**TRECHO DO DOCUMENTO:**
•••••
Economia de São Paulo cresce 2,8% em 2019
Governo do Estado de São Paulo
A economia paulista teve crescimento de 2,8% em seu Produto Interno Bruto (PIB), em 2019, segundo dados do Banco Central divulgados nessa segunda-feira (17). Com esse desempenho, o Estado teve expansão maior que o triplo da média nacional, que esteve em 0,9%.
O crescimento da economia paulista destacou-se em todos os setores. Na indústria, enquanto o Brasil recuou 1,1%, São Paulo cresceu 0,2%. Já o comércio estadual expandiu-se 2,4%, acima do 1,8% da média nacional. Para o setor de serviços, o crescimento foi de 3,3% em São Paulo, ante 1% nacional.
“Os números do Banco Central mostram que nosso trabalho tem apresentado ótimos resultados e vem sendo decisivo para a recuperação da economia brasileira”, avaliou o Secretário de Fazenda e Planejamento do Estado de São Paulo, Henrique Meirelles.
Meirelles destaca que a aceleração da economia paulista foi essencial para o desempenho do país. “São Paulo foi o principal motor do crescimento brasileiro em 2019, graças a uma melhora em todos os nossos setores, que tiveram desempenho bem acima do que o restante do país”, avalia.
Em 2019, São Paulo gerou quase 185 mil novos empregos – cerca de um terço do total de 644 mil gerados em todo o país, a melhor performance entre todas as unidades da federação. A taxa de desemprego paulista, que estava acima da nacional desde o fim de 2014, praticamente retornou à média nacional. Em relação a dezembro de 2018, a taxa recuou 0,9% (de 12,4% para 11,5%), enquanto a nacional recuou 0,6% (de 11,6% para 11,0%).
Para o Governador João Doria, esses dados demonstram que o crescimento da economia do Estado é consistente. “Isso não se deu por acaso nem de forma fortuita. Se deve a um programa consistente de planejamento e execução e uma boa equipe de trabalho”, afirmou Doria, em palestra na terça-feira (18), na capital paulista.
•••••
**INSTRUÇÃO DA TAREFA 1:**
Responda com base na notícia sobre a economia de São Paulo:
(a) Quanto cresceu o PIB paulista em 2019?
(b) Quantos novos empregos São Paulo gerou em 2019?
(c) Quem ocupa o cargo de Secretário de Fazenda e Planejamento do Estado de São Paulo?
**INSTRUÇÃO DA TAREFA 2:**
Liste os setores da economia que a notícia sobre a economia de São Paulo apresenta com uma taxa de crescimento paulista e informe essa taxa para cada um.
•••••
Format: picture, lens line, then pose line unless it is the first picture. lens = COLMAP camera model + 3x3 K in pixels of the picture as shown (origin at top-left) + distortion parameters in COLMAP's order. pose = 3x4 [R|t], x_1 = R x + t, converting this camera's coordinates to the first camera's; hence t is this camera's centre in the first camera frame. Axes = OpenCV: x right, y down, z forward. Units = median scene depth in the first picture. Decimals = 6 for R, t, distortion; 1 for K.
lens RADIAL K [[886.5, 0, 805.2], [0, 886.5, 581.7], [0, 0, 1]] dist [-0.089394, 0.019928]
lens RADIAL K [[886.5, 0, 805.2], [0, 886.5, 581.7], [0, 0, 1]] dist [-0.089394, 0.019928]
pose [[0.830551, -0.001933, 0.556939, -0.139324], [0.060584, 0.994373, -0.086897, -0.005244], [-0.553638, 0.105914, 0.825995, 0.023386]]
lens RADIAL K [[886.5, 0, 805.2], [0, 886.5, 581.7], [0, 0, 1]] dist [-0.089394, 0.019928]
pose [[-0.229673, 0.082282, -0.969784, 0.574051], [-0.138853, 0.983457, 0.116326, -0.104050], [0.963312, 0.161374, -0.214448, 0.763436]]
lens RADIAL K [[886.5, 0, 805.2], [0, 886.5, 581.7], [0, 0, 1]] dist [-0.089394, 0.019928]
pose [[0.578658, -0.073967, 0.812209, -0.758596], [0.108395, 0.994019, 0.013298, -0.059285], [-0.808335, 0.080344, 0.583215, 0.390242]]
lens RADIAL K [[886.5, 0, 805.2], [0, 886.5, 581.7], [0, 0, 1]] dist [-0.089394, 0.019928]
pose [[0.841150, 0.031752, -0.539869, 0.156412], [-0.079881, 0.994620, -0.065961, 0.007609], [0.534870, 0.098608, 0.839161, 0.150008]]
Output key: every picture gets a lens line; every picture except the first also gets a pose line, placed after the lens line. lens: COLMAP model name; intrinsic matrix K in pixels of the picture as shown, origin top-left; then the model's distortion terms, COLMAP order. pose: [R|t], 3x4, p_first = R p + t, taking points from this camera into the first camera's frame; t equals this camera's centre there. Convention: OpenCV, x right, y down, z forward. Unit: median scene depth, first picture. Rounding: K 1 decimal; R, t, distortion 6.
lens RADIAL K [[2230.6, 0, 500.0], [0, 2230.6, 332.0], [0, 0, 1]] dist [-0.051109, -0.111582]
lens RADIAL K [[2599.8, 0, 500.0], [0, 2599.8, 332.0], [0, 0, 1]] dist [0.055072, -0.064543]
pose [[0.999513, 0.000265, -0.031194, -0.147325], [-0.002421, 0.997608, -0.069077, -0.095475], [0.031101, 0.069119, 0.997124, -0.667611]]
•••••
**RESPOSTA ESCRITA 1:**
(a) 2,8%.
(b) Quase 185 mil.
(c) Henrique Meirelles.

**RESPOSTA ESCRITA 2:**
Indústria: 0,2%
Comércio: 2,4%
Serviços: 3,3%